CHECKLIST: 10 SURE-FIRE SERVICE KILLERS
Even restaurateurs with the best of intentions and work ethics can veer off in the wrong direction on the way to superior service. Here are 10 common service killers.
AVOID THEM -- SERIOUSLY.
- Forget that you are a business first. "While individual, friendly, family-like service is what you are striving for, never forget these guests are still customers," says Tania Arthur, operations director for Between the Buns/Curve Café in Osceola and Elkhart, Indiana. "They are still paying you to do your job. While they might really like to see pictures of your grand babies, they also want their food hot and fast, and their coffee refilled."
- Keep dysfunctional staff. Stuart Gray, the founder and principal of Hospitality Rocks recruitment and training firm based in Jordan, Minnesota, says not to allow "manipulative, self-centered" team members to negatively affect your brand in the market. "Those folks need to represent your competition," he says.
- Don't treat every guest as an individual. "Every guest is different," says Jason Neve, culinary director for B&B Hospitality Group in Las Vegas, "so don't think they can all be served the same way."
- Ignore the guest's needs. "Not being able to read the guest's needs" can be a costly miscue, says Joe Marsco, operations director at Las Vegas' Andre's and Alizé restaurants says. "Great service is very instinctual over time, and you become able to anticipate needs before the client does."

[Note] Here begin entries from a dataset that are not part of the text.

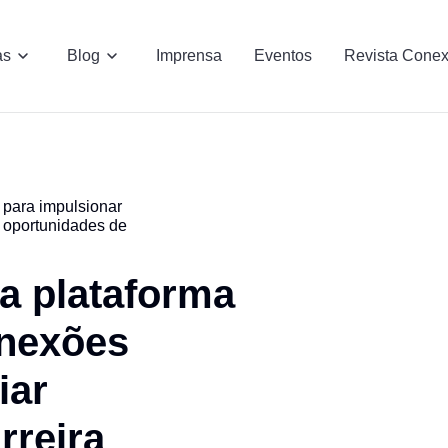
as
Blog
Imprensa
Eventos
Revista Cone
 para impulsionar
r oportunidades de
a plataforma
onexões
iar
rreira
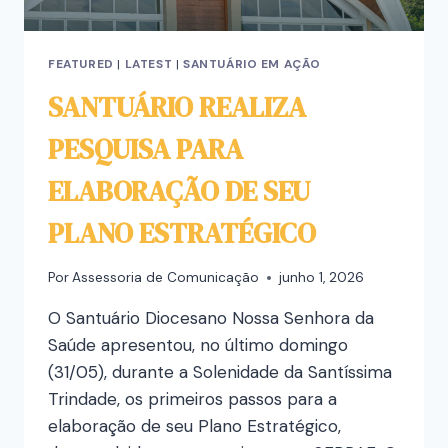
FEATURED
|
LATEST
|
SANTUÁRIO EM AÇÃO
SANTUÁRIO REALIZA
PESQUISA PARA
ELABORAÇÃO DE SEU
PLANO ESTRATÉGICO
Por
Assessoria de Comunicação
junho 1, 2026
O Santuário Diocesano Nossa Senhora da
Saúde apresentou, no último domingo
(31/05), durante a Solenidade da Santíssima
Trindade, os primeiros passos para a
elaboração de seu Plano Estratégico,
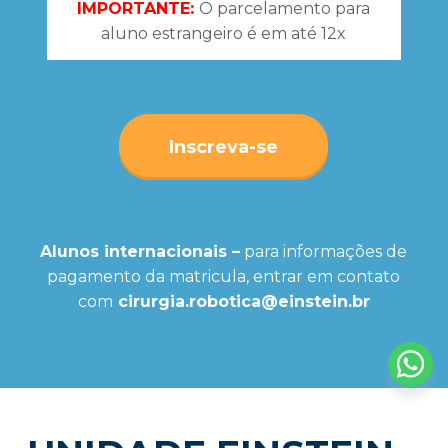
IMPORTANTE:
O parcelamento para
aluno estrangeiro é em até 12x
Inscreva-se
Alunos internacionais –
para informações de
pagamento da matricula, entrar em contato
com
cirurgia.robotica@einstein.br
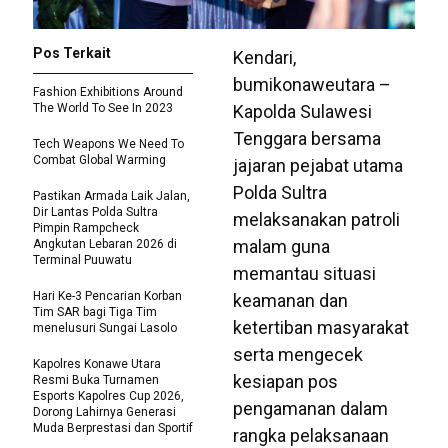
Pos Terkait
Kendari,
bumikonaweutara –
Fashion Exhibitions Around
The World To See In 2023
Kapolda Sulawesi
Tenggara bersama
Tech Weapons We Need To
Combat Global Warming
jajaran pejabat utama
Polda Sultra
Pastikan Armada Laik Jalan,
Dir Lantas Polda Sultra
melaksanakan patroli
Pimpin Rampcheck
malam guna
Angkutan Lebaran 2026 di
Terminal Puuwatu
memantau situasi
Hari Ke-3 Pencarian Korban
keamanan dan
Tim SAR bagi Tiga Tim
ketertiban masyarakat
menelusuri Sungai Lasolo
serta mengecek
Kapolres Konawe Utara
kesiapan pos
Resmi Buka Turnamen
Esports Kapolres Cup 2026,
pengamanan dalam
Dorong Lahirnya Generasi
Muda Berprestasi dan Sportif
rangka pelaksanaan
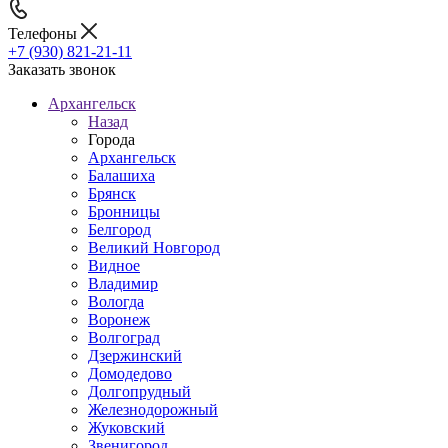
Телефоны
+7 (930) 821-21-11
Заказать звонок
Архангельск
Назад
Города
Архангельск
Балашиха
Брянск
Бронницы
Белгород
Великий Новгород
Видное
Владимир
Вологда
Воронеж
Волгоград
Дзержинский
Домодедово
Долгопрудный
Железнодорожный
Жуковский
Звенигород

- Don't consider how you might want to be treated. "One can Google a hundred things to avoid," says Tim Kempke, front-of-house manager of Henry's at the Farm in the historic Hudson Valley of New York. A key focus must be on the customer. "Never stray away from imagining you, the server, are the guest," Kempke says. "How would you want to be treated? How would you not want to be treated?"
- Ignore social media complaints. "Never discount the power of social media," says Jami Zimmerman, corporate communication director at RAVE Restaurant Group Inc. "The old saying used to be that an unhappy customer is likely to tell 10 people about their experience, as opposed to telling one person about a good experience. Today, with social media and review sites, guest feedback has become a powerful form of advertising. Consumer feedback on public sites can drive business or negatively affect traffic depending on their overall experience. This is just another reason why each and every guest experience is important."
- Don't let service slide during busy times. "One of the most critical mistakes to avoid in the restaurant industry is neglecting to provide high-quality service during busy hours," says Mike Lester, president of The Melting Pot Restaurants Inc. in Tampa, Florida. "Customers rightfully expect the highest standards of service and quality during all time periods and that's what the restaurant must deliver, regardless of whether or not it is at full capacity."
- Be impersonal. "First, you have to make sure the customer knows the server or bartender's name," says Scott Frost, president of Titan Branding, which operates Hussong's Cantina and Slice of Vegas restaurants in Las Vegas and Reno, Nevada. "This begins the interaction on a more personal level. Without it they are just nameless strangers."
- Tell your guests anything to make the sale. "Never say 'everything (on the menu) is good,'" Frost says. "Customers want to know what's good, and servers have to have at least two or three favorites to recommend."
- Drop and run. Lastly, Frost says, operators should avoid what he calls the drop and run. When presenting the food let the customer know what they are getting. Double-check that everything looks like what they ordered. Finally, check if they need anything else."